Except (major plot twist) Mom won't be there -- she died in January. I am now motherless, as well as childless. I was lucky enough to have my mother for almost 65 years;  my daughter never took a breath outside my body, but I miss them both, and especially on days like this one.  

My dad and sister have not mentioned MDay at all. (Yet?)  

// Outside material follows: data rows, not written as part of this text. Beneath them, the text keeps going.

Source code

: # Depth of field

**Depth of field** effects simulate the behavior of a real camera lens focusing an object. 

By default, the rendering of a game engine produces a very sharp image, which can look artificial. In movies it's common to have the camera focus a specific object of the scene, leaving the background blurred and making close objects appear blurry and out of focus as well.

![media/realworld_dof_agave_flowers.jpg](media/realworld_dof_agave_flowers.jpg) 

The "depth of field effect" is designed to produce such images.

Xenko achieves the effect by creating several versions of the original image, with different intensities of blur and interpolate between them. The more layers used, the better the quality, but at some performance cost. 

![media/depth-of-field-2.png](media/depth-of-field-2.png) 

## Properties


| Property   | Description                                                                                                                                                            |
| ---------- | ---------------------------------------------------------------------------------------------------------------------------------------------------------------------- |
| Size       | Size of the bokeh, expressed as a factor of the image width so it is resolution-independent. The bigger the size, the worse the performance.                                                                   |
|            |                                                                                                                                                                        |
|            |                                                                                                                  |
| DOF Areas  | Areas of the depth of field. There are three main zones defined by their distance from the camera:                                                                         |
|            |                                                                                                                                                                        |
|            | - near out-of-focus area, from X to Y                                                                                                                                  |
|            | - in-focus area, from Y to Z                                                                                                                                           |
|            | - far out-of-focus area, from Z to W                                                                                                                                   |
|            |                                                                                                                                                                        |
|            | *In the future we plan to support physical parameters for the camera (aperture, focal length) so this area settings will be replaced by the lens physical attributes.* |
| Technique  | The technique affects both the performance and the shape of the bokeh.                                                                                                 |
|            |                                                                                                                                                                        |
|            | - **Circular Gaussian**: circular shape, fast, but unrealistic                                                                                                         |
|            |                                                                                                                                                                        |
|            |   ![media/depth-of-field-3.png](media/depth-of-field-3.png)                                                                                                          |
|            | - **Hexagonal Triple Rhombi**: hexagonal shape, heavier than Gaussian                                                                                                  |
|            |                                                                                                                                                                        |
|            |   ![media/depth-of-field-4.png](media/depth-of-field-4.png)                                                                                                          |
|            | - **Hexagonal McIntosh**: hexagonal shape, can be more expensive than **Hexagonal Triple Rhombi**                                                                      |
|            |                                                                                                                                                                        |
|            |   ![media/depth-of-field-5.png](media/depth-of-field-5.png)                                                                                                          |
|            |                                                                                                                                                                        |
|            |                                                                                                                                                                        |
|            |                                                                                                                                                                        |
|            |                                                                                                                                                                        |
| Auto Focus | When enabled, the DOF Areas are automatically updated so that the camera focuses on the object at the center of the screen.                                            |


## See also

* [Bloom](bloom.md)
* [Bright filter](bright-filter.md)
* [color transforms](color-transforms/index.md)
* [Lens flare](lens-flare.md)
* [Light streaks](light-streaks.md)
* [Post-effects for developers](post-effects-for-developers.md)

I am not going to remind them. 

And now for some links:  
  • We were at the mall one morning earlier this week.  It's not uncommon to see young moms there, out with their babies in strollers -- sometimes by themselves, sometimes in pairs. I thought I'd seen everything the day I saw four moms with four strollers. 
    • Reader -- I had not. On this particular day, I encountered a group of moms with babies in strollers coming my way. TWELVE of them!!!  (I counted.)  12!!! Walking in a group, two or three abreast.  
    • (A while later, I saw another group of five!  Not sure if they had broken off from the earlier group I saw, or if this was an entirely different group??)
    • All I could think was that it was a good thing that I'm in a relatively good place these days. I mostly just shook my head in disbelief, texted dh (who also saw them, and thought it was hilarious) and... carried on.  Also that if this had been 20-25 years ago, it would have finished me off, sent me home immediately, and kept me away from the mall for weeks.(Progress?) 
    • (I also wondered whether this en masse outing had anything to do with the fact that it was just a few days before Voldemort Day/MDay??)  
  • Y.L. Wolfe absolutely nails it with her latest Substack piece at On the Outside: "Why This Childless Woman Chooses to Celebrate Mother's Day...Alone."  (Content warning:  Photo of mother & baby at the top of the page.)  A couple of excerpts:  
Don’t misunderstand - I absolutely believe mothers deserve a day of celebration and pampering. They deserve more than a day, in fact.

But that doesn’t mean it has to come at the expense of other women or exist in a space that ignores any other woman’s life circumstances...

I believe women like me need the same thing that mothers ask for: space to take up, validation, and support. In the absence of getting that from a culture indifferent and sometimes hostile to women without children, then we must give it to ourselves.
When women in this position describe the hardest part, they rarely lead with the absence of children. The absence is familiar by the time they’re forty-five. They’ve been around it. They have, on most days, made some sort of working peace with it.

What they describe instead is something more like a slow, ambient erasure. The conversations at dinner parties drift to school catchments and they’re not in them. Their friends speak in shorthand about a life stage they don’t share. Their own parents go quiet about future grandchildren. They are, increasingly, in rooms that aren’t built for them, and the architecture of those rooms gets repeated until it begins to feel like the architecture of the world.